According to the report, doctors from Cornell University visited the village to study the anomaly of this village. BBC also spoke to one of the Guevedoces named Johnny who went through his rare occurrence in his life. As per the BBC, a boy named Johnny was raised as a girl since childhood. But with increasing age, his gender changed and he became Johnny.
In a conversation with BBC, Johnny said, “I never liked to dress like a girl. When my parents used to buy toys for girls, I never bothered to play with them. Despite being a girl by birth, whenever I saw boys playing, I used to stop to play ball with them.” When he became a male, he was taunted at school and responded with his fists. People used to call him a devil and other things. It would often turn into fights.
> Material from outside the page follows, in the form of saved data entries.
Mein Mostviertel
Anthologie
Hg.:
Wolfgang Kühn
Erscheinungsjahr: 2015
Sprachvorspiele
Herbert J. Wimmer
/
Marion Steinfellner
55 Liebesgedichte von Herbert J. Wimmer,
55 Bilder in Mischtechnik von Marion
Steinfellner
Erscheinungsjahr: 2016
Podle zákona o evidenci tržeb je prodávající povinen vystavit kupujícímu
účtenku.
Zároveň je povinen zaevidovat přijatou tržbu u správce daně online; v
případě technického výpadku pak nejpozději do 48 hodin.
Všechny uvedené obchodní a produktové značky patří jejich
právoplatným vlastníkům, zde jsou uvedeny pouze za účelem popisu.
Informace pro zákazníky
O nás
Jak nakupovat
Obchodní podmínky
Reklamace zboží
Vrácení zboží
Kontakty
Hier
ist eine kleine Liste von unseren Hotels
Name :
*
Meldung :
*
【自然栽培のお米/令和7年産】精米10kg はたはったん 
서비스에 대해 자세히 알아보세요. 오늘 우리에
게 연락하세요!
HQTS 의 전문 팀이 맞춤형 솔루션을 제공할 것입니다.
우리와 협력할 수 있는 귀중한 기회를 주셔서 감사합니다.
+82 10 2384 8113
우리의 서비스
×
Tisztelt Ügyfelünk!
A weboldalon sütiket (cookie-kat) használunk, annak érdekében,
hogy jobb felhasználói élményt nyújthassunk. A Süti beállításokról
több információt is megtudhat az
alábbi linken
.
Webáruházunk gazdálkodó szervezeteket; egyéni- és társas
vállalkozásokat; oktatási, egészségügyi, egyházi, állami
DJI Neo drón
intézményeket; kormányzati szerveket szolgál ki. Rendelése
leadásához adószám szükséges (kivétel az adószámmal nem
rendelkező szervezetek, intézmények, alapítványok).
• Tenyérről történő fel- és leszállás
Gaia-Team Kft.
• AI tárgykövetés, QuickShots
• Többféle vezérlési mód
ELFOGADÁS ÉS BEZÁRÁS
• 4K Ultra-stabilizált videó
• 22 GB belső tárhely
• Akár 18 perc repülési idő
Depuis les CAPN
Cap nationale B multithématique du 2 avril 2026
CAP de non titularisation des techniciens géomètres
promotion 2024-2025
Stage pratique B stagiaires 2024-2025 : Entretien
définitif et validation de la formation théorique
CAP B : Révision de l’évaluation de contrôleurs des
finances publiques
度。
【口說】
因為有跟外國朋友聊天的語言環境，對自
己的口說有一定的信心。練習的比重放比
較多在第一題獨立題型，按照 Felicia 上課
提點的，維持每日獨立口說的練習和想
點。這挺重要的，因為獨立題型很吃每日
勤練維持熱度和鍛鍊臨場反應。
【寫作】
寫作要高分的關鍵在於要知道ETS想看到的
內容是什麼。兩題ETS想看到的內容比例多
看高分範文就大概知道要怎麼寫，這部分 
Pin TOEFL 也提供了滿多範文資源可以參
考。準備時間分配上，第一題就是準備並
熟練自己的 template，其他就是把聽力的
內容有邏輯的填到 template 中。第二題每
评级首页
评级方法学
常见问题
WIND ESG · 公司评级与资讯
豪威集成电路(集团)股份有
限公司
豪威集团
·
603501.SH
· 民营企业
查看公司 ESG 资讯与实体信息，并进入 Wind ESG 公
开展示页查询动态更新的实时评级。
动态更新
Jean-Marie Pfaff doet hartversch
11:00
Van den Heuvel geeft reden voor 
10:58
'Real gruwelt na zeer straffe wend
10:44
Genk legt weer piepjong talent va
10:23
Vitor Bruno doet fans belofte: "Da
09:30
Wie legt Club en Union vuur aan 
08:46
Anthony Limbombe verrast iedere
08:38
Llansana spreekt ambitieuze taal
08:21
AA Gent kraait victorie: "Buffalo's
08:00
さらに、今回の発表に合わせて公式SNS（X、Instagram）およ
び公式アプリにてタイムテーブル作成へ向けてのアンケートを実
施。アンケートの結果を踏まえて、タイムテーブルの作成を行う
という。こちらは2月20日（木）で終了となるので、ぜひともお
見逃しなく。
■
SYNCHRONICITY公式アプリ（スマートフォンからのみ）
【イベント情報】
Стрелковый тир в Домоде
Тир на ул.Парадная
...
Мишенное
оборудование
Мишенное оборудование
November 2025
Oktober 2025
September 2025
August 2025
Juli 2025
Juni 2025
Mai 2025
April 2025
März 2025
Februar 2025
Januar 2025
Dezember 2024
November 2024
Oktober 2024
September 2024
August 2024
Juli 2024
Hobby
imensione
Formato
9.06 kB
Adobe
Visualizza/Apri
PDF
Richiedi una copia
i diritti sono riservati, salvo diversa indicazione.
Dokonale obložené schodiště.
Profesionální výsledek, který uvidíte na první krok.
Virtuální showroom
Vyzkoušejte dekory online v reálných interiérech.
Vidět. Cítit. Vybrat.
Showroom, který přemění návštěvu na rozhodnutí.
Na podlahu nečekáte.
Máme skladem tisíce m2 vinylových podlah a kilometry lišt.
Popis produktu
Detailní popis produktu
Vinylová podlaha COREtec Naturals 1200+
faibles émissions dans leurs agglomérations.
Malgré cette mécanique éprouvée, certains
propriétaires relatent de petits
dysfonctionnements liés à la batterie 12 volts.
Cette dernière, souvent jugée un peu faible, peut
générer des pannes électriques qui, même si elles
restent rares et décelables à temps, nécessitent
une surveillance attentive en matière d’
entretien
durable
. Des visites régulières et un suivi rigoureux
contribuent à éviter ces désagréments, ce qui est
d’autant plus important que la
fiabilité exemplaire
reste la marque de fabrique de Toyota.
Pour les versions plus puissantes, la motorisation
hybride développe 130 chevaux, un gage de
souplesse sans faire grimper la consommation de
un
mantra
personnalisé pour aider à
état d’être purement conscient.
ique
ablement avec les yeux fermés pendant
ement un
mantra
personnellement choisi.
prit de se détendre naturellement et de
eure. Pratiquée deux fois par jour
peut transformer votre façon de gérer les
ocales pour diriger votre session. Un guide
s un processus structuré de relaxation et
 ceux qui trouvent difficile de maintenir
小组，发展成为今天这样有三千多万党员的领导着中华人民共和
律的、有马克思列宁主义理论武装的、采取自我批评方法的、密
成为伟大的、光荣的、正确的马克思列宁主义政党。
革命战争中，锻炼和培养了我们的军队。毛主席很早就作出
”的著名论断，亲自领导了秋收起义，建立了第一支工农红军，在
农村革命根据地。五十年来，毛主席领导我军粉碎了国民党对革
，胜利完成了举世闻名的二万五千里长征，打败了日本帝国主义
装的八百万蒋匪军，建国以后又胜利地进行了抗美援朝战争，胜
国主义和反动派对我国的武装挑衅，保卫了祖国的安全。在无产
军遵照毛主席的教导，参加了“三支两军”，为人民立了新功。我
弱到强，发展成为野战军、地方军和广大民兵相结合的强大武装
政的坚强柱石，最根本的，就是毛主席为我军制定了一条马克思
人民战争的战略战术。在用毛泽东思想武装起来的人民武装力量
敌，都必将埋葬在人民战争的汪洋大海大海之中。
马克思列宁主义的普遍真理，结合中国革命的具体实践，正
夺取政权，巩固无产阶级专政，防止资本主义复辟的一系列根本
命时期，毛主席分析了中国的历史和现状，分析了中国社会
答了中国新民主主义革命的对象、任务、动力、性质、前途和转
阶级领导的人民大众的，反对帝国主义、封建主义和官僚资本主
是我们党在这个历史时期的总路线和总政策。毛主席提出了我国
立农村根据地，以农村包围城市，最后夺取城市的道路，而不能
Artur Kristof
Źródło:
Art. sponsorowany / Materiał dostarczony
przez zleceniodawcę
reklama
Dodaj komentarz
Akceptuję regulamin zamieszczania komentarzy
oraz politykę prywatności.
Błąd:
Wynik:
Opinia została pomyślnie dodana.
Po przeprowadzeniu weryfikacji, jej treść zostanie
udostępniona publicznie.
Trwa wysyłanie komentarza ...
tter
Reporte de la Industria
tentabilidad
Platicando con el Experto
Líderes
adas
One of the first people to study this unusual condition was Dr Julianne Imperato-McGinley, from Cornell Medical College in New York. As per their report, the Guevedoces don’t have male genitalia in the beginning because they are deficient in an enzyme called 5-alpha-reductase which normally converts testosterone into dihydro-testosterone.
In medical explanation, after eight weeks of conception, the sex hormone kicks in. If you are genetically male, the Y chromosome instructs your gonads to become testicles and sends testosterone to a structure called a tubercle. It is called dihydro-testosterone which helps in the conversion of tubercles in the penis. Guevedoces are expected to lack this. This deficiency seems a genetic condition that is quite common in the Dominican Republic but vanishingly rare elsewhere.